Disparition Célèbre en Afrique du Sud dans les années 1970-1980 et égérie de la lutte contre l’apartheid, l’artiste américain, décédé mardi, à 81 ans, l'ignorait. Histoire d’un Sugar Man, Oscar du meilleur documentaire en 2013.
Star sans le savoir, icône de l’antiapartheid ignorant tout de sa popularité, le chanteur américain Sixto Rodriguez s’est éteint, mardi, à l’âge de 81 ans. Sans un improbable destin, il serait mort dans l’anonymat. Car sa carrière n’a failli durer que deux ans. Deux albums, en 1970 et 1971, formidables recueils de chansons engagées et poétiques, rythmées par sa guitare psychédélique. Mais deux échecs cuisants. Mi-décembre 1971, peu après avoir enregistré le titre Cause, dans lequel il pleure le sort d’un ouvrier qui « perd son travail deux semaines avant Noël », il est viré de sa maison de disques. Fin de carrière.
Mais pendant que Rodriguez reprend un travail dans une usine de Detroit, quelques centaines de ses disques invendus partent dans un conteneur vers l’Australie et l’Afrique du Sud. Mystérieusement, ces exemplaires passent de main en main, se copient et deviennent cultes. La légende de Sugar Man veut même qu’il ait vendu en Afrique du Sud plus de disques qu’Elvis. Là-bas, les jeunes Blancs opposés au régime de l’apartheid s’arrachent les protest songs de Rodriguez. En tête, le titre The Establishment Blues, brûlot contre l’Amérique de Nixon, son uniformisme et son information contrôlée, qui donne à ces Sud-Africains la rage et la légitimité de protester contre leur propre société.

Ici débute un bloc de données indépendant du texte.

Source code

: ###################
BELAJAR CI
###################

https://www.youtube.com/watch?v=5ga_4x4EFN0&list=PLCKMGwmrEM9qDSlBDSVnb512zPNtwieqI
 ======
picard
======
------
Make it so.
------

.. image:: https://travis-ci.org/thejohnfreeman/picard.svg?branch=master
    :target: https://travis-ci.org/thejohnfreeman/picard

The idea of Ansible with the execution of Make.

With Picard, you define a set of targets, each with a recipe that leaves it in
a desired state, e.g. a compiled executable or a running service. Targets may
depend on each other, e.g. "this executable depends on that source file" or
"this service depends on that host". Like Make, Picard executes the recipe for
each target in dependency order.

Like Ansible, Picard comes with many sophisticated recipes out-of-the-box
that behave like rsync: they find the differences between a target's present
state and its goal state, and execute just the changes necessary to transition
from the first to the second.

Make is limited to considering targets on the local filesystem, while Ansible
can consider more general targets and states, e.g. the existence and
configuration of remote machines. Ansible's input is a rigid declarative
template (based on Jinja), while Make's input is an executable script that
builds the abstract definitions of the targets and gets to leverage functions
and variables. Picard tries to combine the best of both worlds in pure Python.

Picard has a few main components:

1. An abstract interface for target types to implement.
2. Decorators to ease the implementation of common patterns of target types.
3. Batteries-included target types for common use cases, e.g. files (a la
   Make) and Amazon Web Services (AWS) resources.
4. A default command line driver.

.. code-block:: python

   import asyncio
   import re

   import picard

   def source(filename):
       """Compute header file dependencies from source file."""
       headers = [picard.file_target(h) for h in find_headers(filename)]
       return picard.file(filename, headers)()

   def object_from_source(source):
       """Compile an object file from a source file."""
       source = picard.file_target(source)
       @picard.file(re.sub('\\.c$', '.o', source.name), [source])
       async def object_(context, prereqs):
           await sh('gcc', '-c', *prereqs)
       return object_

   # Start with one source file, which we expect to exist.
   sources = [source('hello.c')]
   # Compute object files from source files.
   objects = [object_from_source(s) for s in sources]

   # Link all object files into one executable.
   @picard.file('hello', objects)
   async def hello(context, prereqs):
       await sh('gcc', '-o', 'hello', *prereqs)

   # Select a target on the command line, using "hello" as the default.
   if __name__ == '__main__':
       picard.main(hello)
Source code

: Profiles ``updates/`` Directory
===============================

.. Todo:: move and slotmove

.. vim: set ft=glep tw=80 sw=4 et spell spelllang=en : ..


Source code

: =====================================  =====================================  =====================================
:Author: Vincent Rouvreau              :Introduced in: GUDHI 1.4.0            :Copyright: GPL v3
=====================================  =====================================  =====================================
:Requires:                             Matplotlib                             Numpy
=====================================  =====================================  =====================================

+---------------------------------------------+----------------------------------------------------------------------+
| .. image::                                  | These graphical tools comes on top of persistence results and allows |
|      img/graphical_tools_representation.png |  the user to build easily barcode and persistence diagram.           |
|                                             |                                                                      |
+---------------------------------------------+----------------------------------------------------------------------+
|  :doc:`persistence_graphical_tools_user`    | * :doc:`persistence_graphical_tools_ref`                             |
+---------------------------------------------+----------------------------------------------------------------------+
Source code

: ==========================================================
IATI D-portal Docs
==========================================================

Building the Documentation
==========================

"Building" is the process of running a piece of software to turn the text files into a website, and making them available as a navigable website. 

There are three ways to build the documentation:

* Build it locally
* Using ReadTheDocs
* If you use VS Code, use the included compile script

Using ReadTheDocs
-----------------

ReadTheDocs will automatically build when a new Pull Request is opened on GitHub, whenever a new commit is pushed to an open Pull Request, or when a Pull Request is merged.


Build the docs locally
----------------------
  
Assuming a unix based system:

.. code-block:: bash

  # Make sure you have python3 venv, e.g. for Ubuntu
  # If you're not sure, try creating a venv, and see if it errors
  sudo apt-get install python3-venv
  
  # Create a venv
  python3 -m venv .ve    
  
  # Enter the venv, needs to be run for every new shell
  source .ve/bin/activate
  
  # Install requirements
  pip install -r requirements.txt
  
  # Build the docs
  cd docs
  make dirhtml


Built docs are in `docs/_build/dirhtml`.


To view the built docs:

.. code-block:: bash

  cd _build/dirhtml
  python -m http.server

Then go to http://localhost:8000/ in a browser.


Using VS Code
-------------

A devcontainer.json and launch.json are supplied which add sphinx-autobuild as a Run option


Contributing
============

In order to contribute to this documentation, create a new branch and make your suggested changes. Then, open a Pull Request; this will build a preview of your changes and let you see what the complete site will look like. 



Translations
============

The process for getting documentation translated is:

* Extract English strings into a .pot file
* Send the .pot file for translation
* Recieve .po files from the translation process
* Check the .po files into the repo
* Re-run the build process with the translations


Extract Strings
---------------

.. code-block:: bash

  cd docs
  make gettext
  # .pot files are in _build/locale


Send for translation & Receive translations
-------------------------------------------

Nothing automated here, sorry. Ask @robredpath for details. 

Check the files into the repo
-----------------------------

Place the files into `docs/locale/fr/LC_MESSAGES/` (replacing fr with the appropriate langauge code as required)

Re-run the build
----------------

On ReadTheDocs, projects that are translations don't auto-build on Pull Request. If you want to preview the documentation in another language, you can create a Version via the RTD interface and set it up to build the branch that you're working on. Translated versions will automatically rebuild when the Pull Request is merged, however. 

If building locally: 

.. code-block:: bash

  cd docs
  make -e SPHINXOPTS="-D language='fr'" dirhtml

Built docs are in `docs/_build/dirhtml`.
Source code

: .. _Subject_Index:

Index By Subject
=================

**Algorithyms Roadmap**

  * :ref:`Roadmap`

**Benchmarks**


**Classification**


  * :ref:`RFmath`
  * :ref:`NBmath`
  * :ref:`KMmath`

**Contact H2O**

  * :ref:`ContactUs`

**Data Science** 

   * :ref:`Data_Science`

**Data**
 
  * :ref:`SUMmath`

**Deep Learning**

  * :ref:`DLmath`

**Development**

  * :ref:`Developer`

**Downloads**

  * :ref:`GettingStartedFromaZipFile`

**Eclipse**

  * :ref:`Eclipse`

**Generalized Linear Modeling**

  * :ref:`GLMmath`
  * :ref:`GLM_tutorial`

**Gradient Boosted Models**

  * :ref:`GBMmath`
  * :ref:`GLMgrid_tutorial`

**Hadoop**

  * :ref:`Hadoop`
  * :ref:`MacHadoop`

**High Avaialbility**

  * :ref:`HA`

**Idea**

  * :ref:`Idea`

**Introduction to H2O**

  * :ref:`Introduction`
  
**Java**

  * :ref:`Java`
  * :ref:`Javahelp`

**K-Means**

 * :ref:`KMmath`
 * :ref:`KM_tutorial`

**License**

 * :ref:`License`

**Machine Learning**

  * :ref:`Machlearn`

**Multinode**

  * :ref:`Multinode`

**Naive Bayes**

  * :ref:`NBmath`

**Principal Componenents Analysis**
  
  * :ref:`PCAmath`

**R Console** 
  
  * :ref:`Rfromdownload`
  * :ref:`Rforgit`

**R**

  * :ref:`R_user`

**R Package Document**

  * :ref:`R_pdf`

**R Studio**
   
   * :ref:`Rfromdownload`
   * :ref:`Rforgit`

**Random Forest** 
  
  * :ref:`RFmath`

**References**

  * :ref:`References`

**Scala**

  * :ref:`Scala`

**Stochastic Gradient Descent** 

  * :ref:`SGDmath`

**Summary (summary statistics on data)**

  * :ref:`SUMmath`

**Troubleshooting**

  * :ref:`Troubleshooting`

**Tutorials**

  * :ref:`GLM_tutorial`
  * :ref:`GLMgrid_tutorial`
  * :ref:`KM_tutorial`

Dans ses textes, Rodriguez y raconte la pauvreté de Detroit, les injustices sociales, la brutalité policière, la solitude de l’ouvrier, le racisme. D’où l’écho puissant qui résonne à 13000 kilomètres de lui. Les chansons sociales de Rodriguez, qu’elles parlent de politique ou de drogue, comme l’emblématique Sugar Man, sont censurées. Renforçant le culte autour d’un artiste dont ils ne savaient rien, qu’ils imaginaient mort.
Dans les années 1980, Rodriguez prend conscience de son succès en Australie – au moins aussi grand puisque son premier album, Cold Fact, est quintuple disque de platine. Mais l’Afrique du Sud, coupée du monde, l’ignore. Deux fans se mettent alors en tête de le retrouver. Ils tombent sur un simple citoyen américain, modeste et touchant. Le fils d’un Mexicain immigré et d’une Amérindienne qui n’avait pas le pedigree ni les codes pour réussir. L’histoire de cette quête est immortalisée au cinéma en 2012 dans le documentaire oscarisé Sugar Man, qui le révèle définitivement au monde entier. À plus de 70 ans, Rodriguez se met alors à remplir les salles aux États-Unis, en France, au Japon. Avant que sa voix ne s’éteigne progressivement, donnant lieu à des concerts poussifs musicalement mais émouvants. Une tournée trop tardive mais lui offrant le succès que son génie de musicien et de parolier méritait.